Sehr geehrter Herr Birkwald, wie positionieren Sie sich innerhalb der internen Debatten der Linken bezüglich der Coronapolitik? Und wie stehen Sie zu Sarah Wagenknechts Buch "Die Selbstgerechten"?
Ich würde mich sehr über Ihre Antwort freuen!
Mit freundlichen Grüßen,
Melanie Kühn
Sehr geehrte Frau Kühn,
in der Corona-Politik vertrete ich innerhalb der interne Debatten der LINKEN stets die Position, dass die Grundrechte für alle Menschen gelten müssen und immer Alles dafür getan werden muss, Grundrechtseinschränkungen soweit wie möglich zu vermeiden. Freiheit stirbt mit Sicherheit. Deshalb ist es mir darum zu tun, klug zwischen diesen beiden Prinzipien abzuwägen. Das Recht auf körperliche Unversehrtheit in Art. 2 unseres Grundgesetzes ist mir sehr wichtig, ebenso das auf freie Meinungsäußerung in Artikel 5 GG. Und dies gilt auch für Meinungen, die ich definitiv nicht teile, ganz im Sinne Voltaires. Mit Ausnahme faschistischer Positionen, selbstverständlich, denn Faschismus ist keine Meinung, sondern ein Verbrechen. Das Recht auf freie Persönlichkeitsentfaltung ist mir ebenfalls sehr wichtig, denn Selbstbestimmung ist für mich ein sehr hohes Gut. Ich bin selbst zwei Mal geimpft, verurteile aber beispielsweise Niemanden, der oder die sich selbst aus guten Gründen nicht impfen lassen möchte. Ich streite für eine evidenzbasierte rationale, verantwortungsvolle und angstfreie Corona-Politik und bin gegen jede Form der Coronaleugnung und genauso gegen jedweden Coronaalarmismus.
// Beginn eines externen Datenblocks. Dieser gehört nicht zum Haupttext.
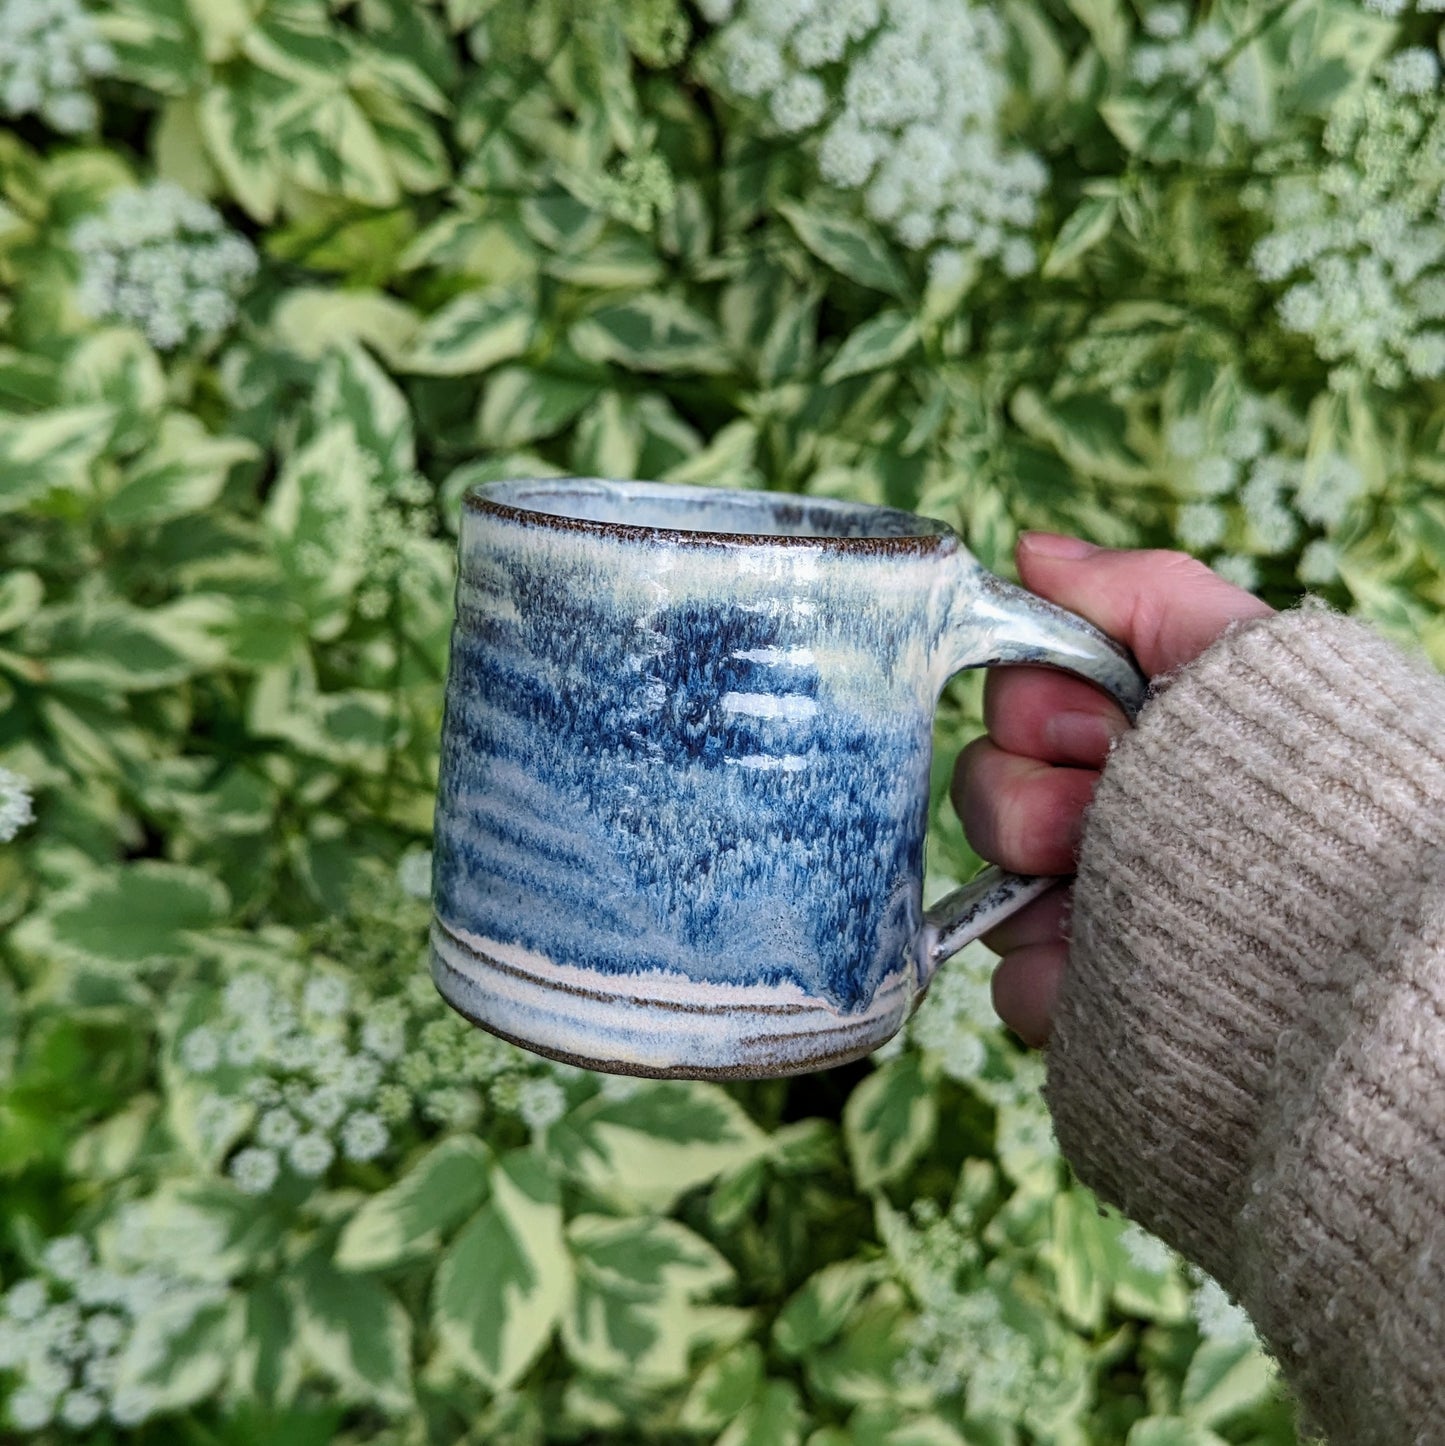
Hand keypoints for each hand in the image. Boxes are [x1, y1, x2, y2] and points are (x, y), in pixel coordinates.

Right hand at [952, 534, 1273, 1046]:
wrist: (1357, 939)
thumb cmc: (1310, 784)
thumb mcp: (1242, 657)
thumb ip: (1137, 590)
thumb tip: (1029, 553)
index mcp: (1124, 741)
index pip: (1011, 703)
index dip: (1037, 707)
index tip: (1105, 726)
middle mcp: (1093, 823)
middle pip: (983, 790)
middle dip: (1041, 801)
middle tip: (1113, 815)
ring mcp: (1081, 915)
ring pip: (989, 886)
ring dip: (1047, 889)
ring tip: (1134, 898)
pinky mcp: (1080, 1004)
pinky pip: (1012, 983)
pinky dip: (1055, 978)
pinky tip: (1112, 967)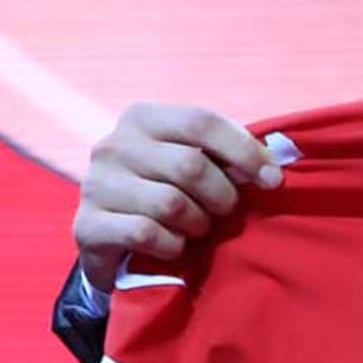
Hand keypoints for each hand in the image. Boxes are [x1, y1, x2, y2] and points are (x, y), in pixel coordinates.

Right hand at [73, 103, 281, 294]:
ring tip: (199, 227)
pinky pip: (146, 234)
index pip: (202, 122)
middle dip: (222, 196)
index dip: (244, 151)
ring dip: (198, 223)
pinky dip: (172, 245)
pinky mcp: (87, 225)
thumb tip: (275, 164)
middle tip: (226, 210)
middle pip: (190, 166)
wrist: (113, 237)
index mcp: (143, 118)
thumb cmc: (168, 189)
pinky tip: (174, 245)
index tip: (272, 180)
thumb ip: (228, 154)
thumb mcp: (195, 160)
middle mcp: (113, 145)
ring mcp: (95, 184)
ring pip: (170, 204)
Das jüngste Buch meiner Kollegin Sahra Wagenknecht mit dem Titel „Die Selbstgerechten“ habe ich mit großem Interesse gelesen, wie alle ihre Bücher.
Ich bitte um Ihr Verständnis dafür, hier keine differenziere Buchkritik formulieren zu wollen, kann Ihnen aber versichern, dass ich weder zu Denen gehöre, die es ausschließlich bejubeln und genauso wenig zu Jenen, die es verteufeln. Beides halte ich aus vielerlei Gründen für unpassend.